== Stated task ==
Print the listing below line for line without changing anything, and leave out the pictures.

== Task input ==
**********

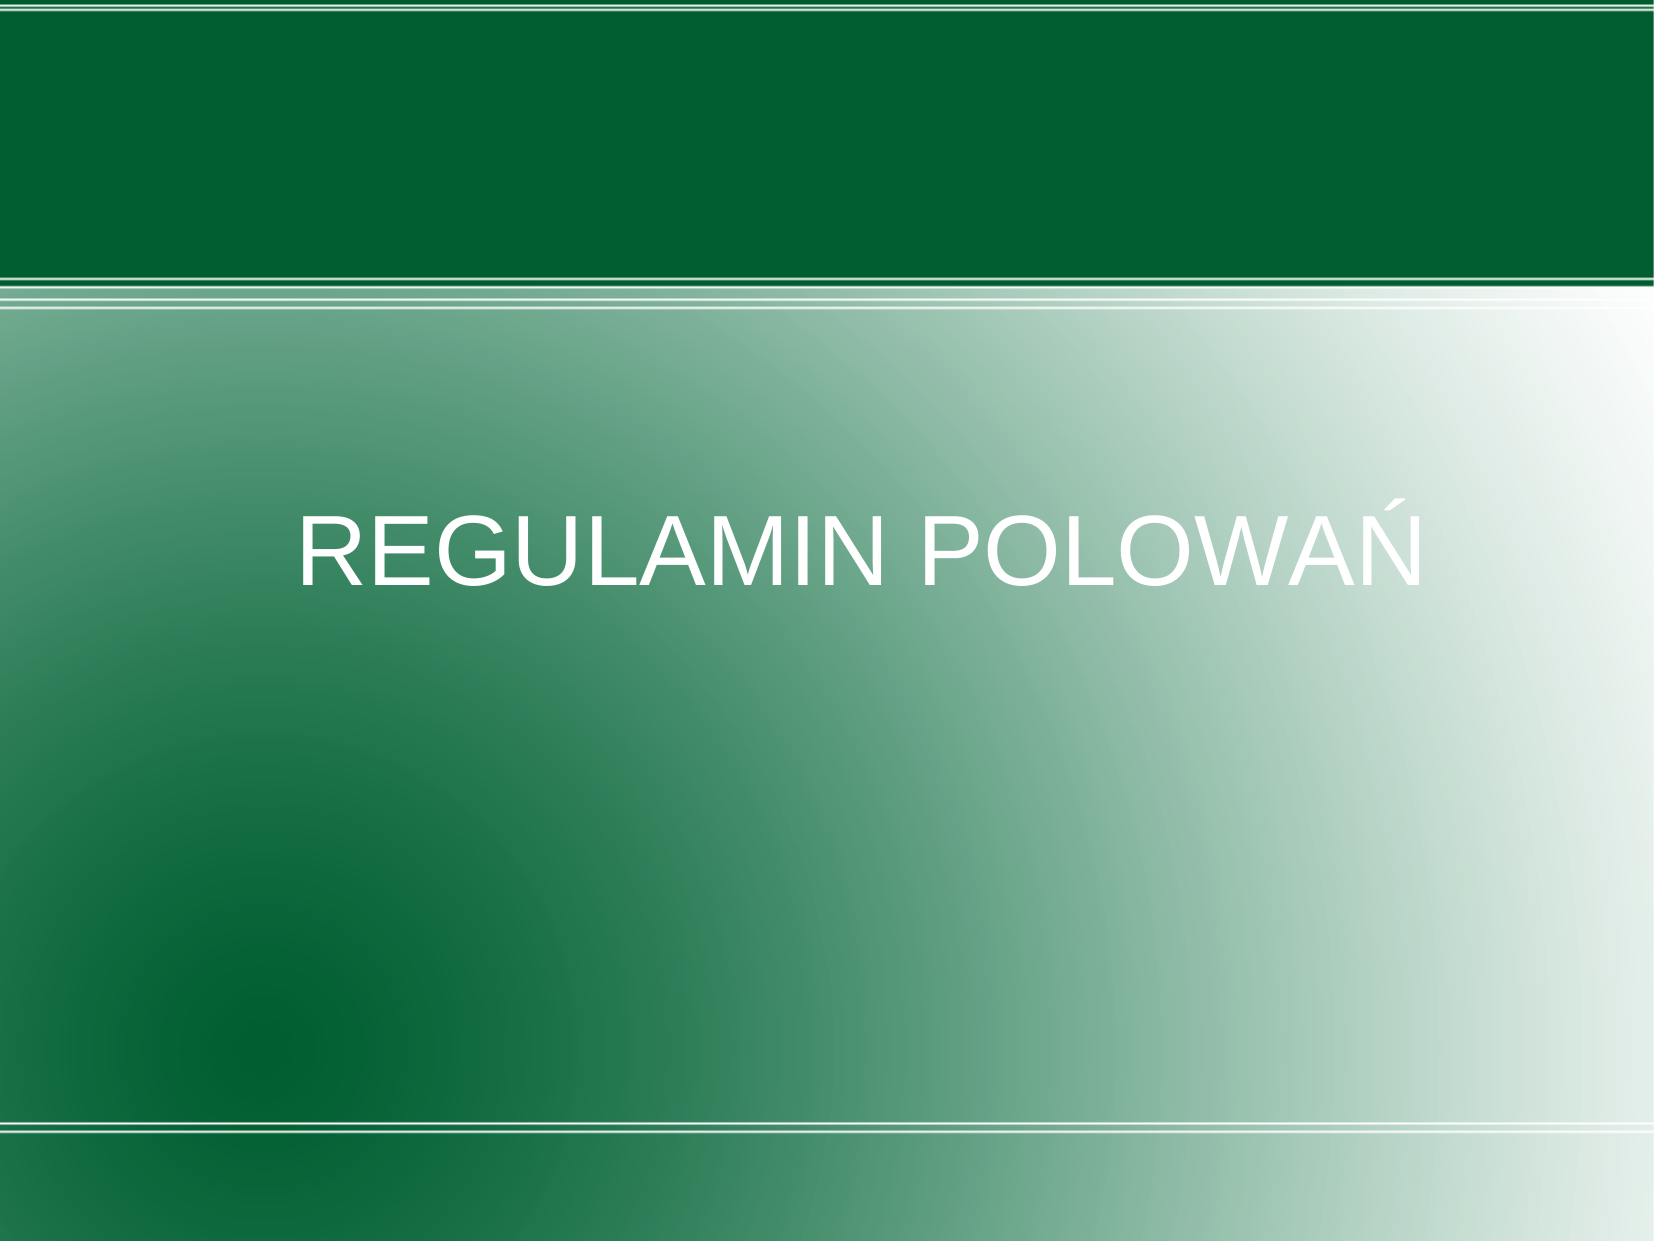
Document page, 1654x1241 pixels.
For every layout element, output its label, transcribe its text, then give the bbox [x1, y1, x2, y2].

subtitle REGULAMIN POLOWAŃ [118, 141, 1607, 961]
picture [0, 0, 1654, 1241]
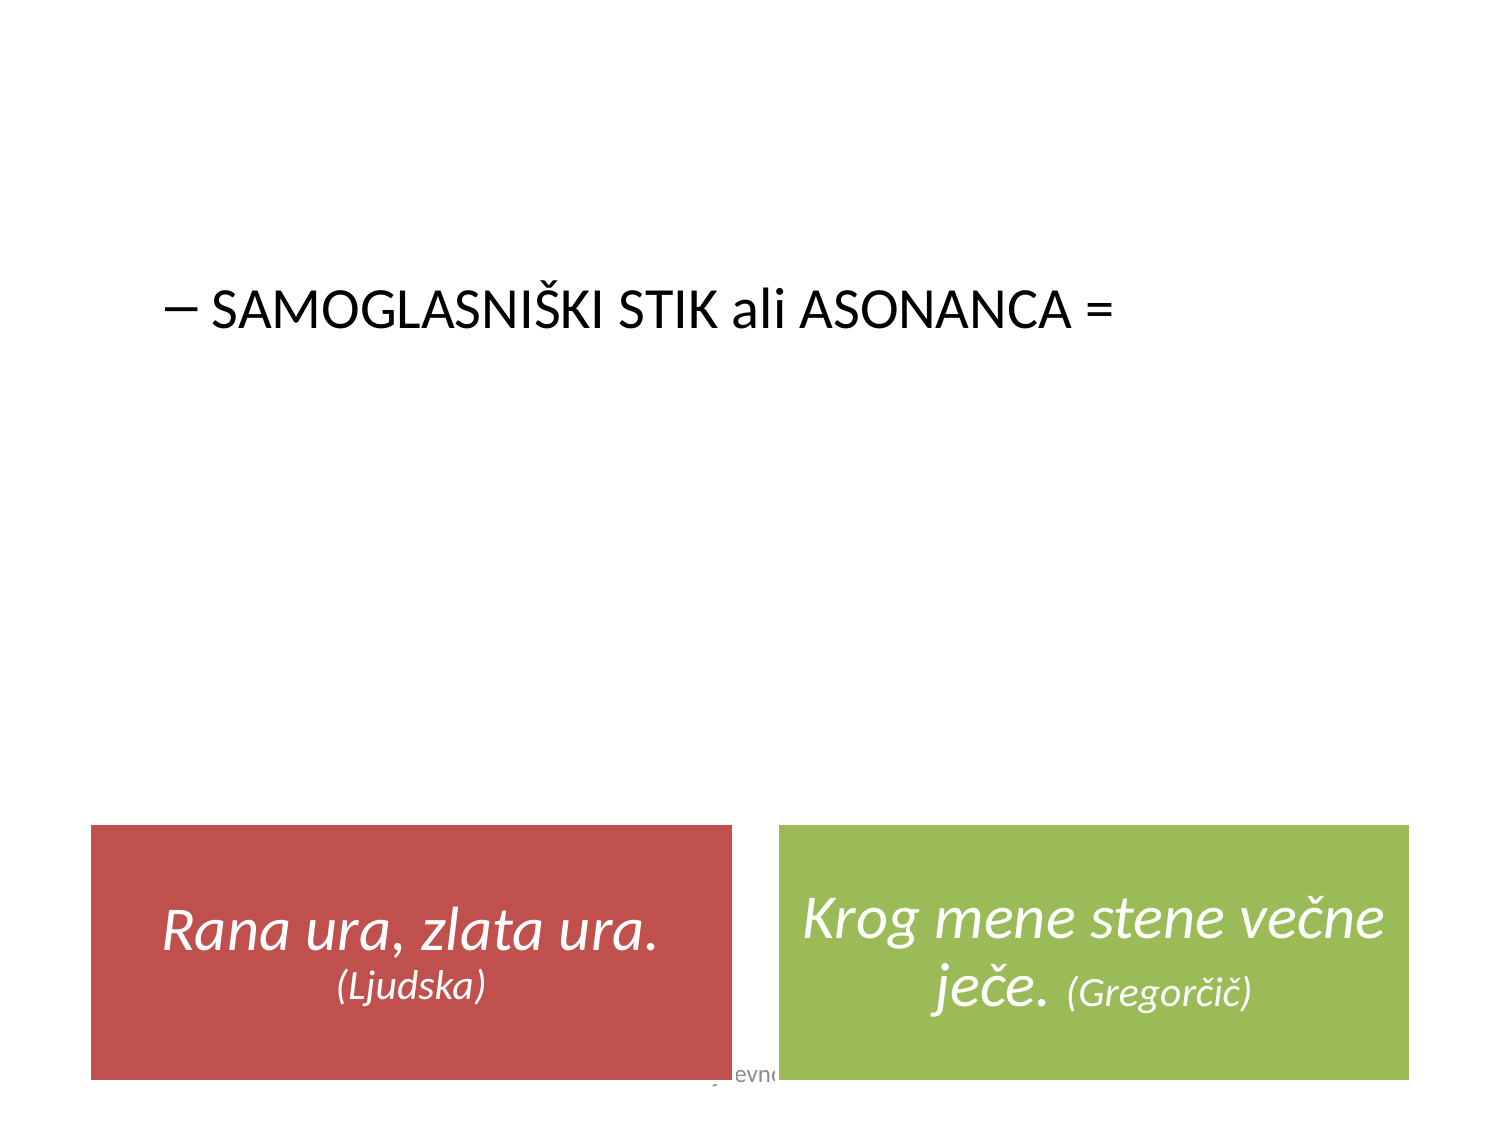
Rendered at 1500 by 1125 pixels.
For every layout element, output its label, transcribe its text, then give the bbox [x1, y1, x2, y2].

text_box Krog mene stene večne ječe. (Gregorčič) [776, 822, 1412, 1082]
list SAMOGLASNIŠKI STIK ali ASONANCA = [75, 262, 1425, 1005]
text_box Rana ura, zlata ura. (Ljudska) [88, 822, 734, 1082]
slide_number <number> [1074, 1042, 1425, 1103]
footer Mladinska književnost 2012/2013 [512, 1042, 988, 1103]
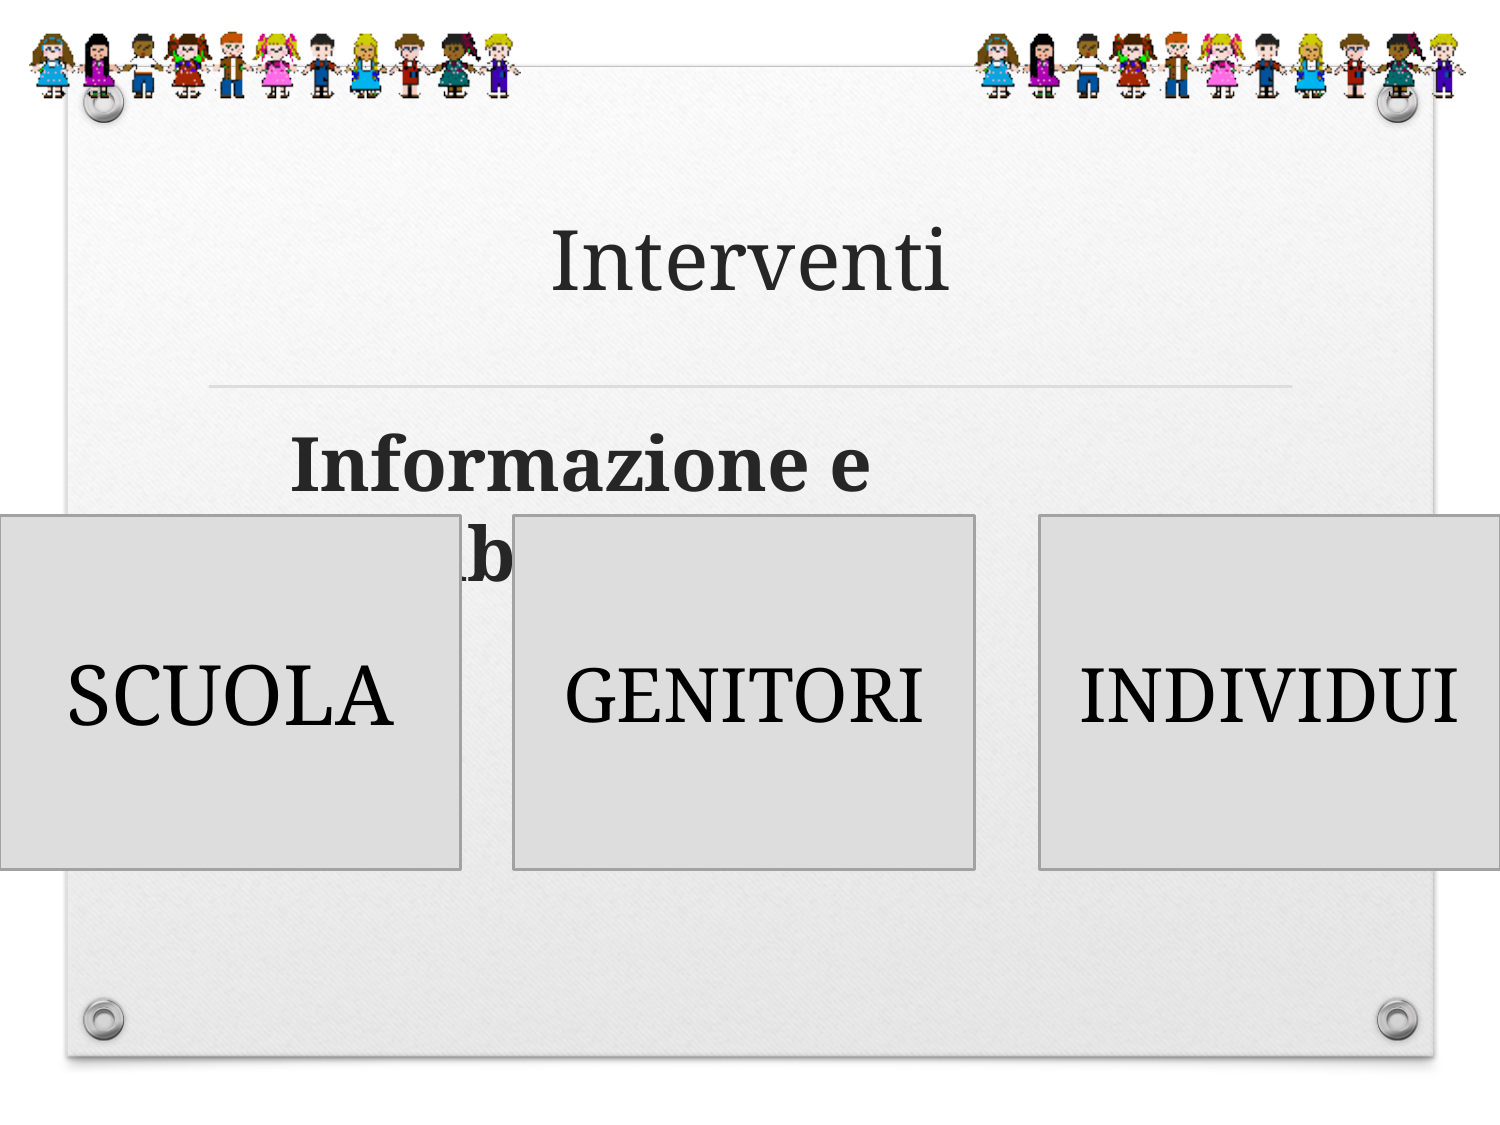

**********

== Task answer ==
Document page, 1654x1241 pixels.
For every layout element, output its label, transcribe its text, then give the bbox [x1, y1, x2, y2].

subtitle REGULAMIN POLOWAŃ [118, 141, 1607, 961]
picture [0, 0, 1654, 1241]
Rendered at 1500 by 1125 pixels.
For every layout element, output its label, transcribe its text, then give the bbox [x1, y1, x2, y2].

text_box Krog mene stene večne ječe. (Gregorčič) [776, 822, 1412, 1082]
list SAMOGLASNIŠKI STIK ali ASONANCA = [75, 262, 1425, 1005]
text_box Rana ura, zlata ura. (Ljudska) [88, 822, 734, 1082]
slide_number <number> [1074, 1042, 1425, 1103]
footer Mladinska književnost 2012/2013 [512, 1042, 988, 1103]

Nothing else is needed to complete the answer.